Vielleicht ist ja der Schlüssel zur Auflösung dieses Widerspruchs darin zu finden, dass für Landratten das Meer ein besonderer Sehnsuchtsort ist und das schwer Erreichbare einen eigenen Reiz ausübt. Wer schon für die Ausübung seines Sports große Hindernisse – und Entfernungen – zu überwinden hatte, wird vielleicht mit dem Druck eines olympischen Wettbewerbs leichter fertig. „Ihn zeichnet seine Lockerheit aus. Er macht sich keinen Stress, er weiß, was er kann“, sagte Roman Hagara, früherer Doppelolympiasieger im Segeln, über Bontus. Und dieser selbst erklärte seinen Vorteil gegenüben der Konkurrenz damit, dass er „recht viel Spaß am Wasser“ gehabt habe: „Wenn ich Vierter geworden wäre, so what?
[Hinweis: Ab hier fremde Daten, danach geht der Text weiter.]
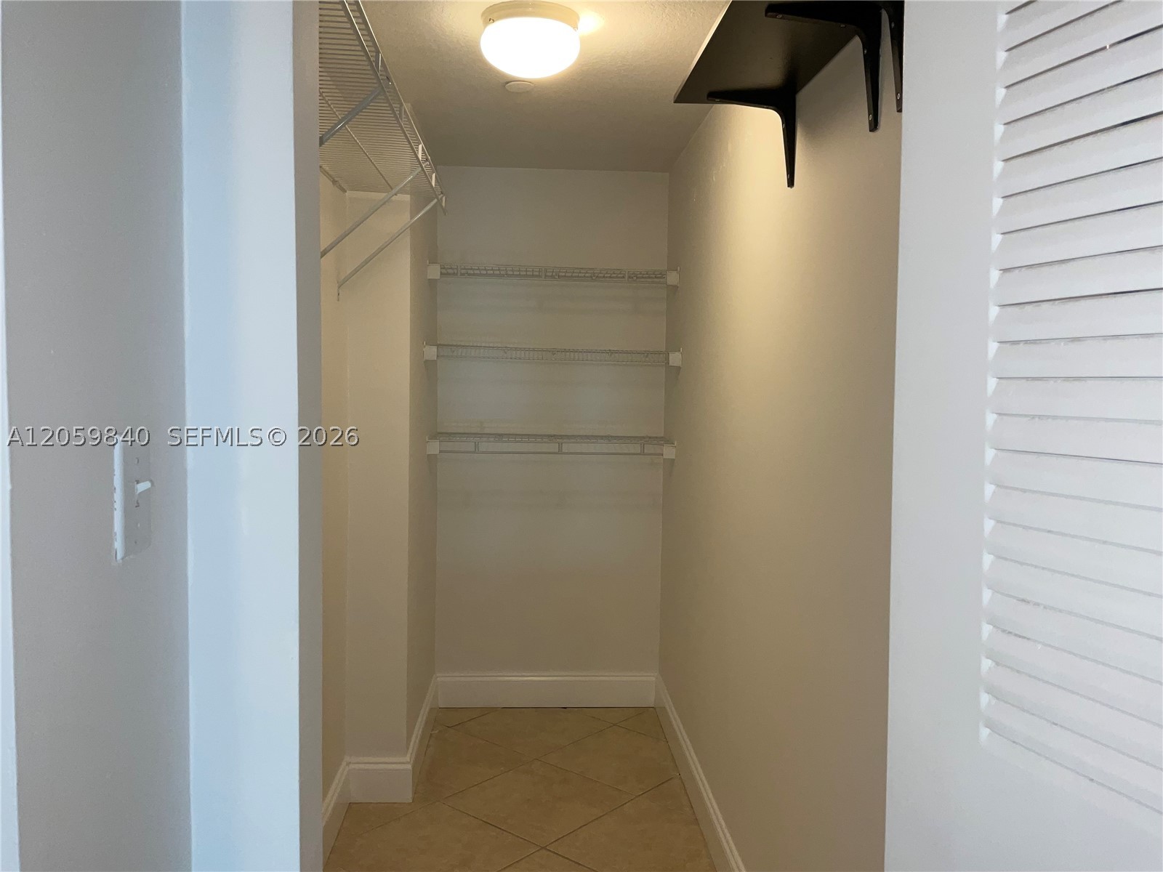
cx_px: 582
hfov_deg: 61.7
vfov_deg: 48.2
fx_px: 974
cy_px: 436
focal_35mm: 29
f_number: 1.8
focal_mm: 3
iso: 32
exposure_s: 1/60
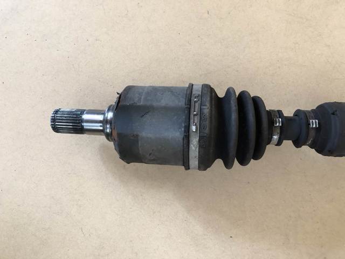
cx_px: 172
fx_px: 279
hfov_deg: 63.4
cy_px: 130
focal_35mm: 28
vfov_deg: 49.7
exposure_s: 1/15
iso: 50
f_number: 1.8
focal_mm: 4
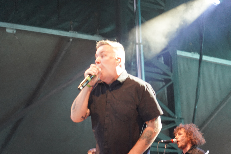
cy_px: 77
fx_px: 674
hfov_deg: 19.5
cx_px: 116
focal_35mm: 105
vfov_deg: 13.0
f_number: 4
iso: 4000
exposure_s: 1/160
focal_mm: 105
Mein Leben geht weiter.“
Für die Berliner Theologin und Windsurflehrerin Esther Göbel, die einen „Surfkurs mit Tiefgang“ anbietet, ist die Bewegung am Wasser, das Eins-Werden mit den Naturgewalten Wind, Wasser und Wellen, eine tief spirituelle, geradezu mystische Erfahrung. Wasser sei nicht der natürliche Lebensraum des Menschen. Das Surfen habe ihr neue Perspektiven für das Leben an Land aufgezeigt: „Dass Balance in Bewegung entsteht und man Druck selbst in der Hand hat. Dass es gut ist, zu wissen, woher der Wind weht und auf welchem Kurs ich unterwegs bin. Dass es festen Stand auf wackligem Grund gibt. Dass ich zwar gerne alles unter Kontrolle und im Griff habe, aber sich Loslassen so unendlich gut anfühlt.“
Auch dies kann unserer Sehnsucht nach dem Meer zu Grunde liegen. Und es kann gerade Menschen, die im Land der Berge leben, einen Mehrwert schenken – nicht nur bei Olympia.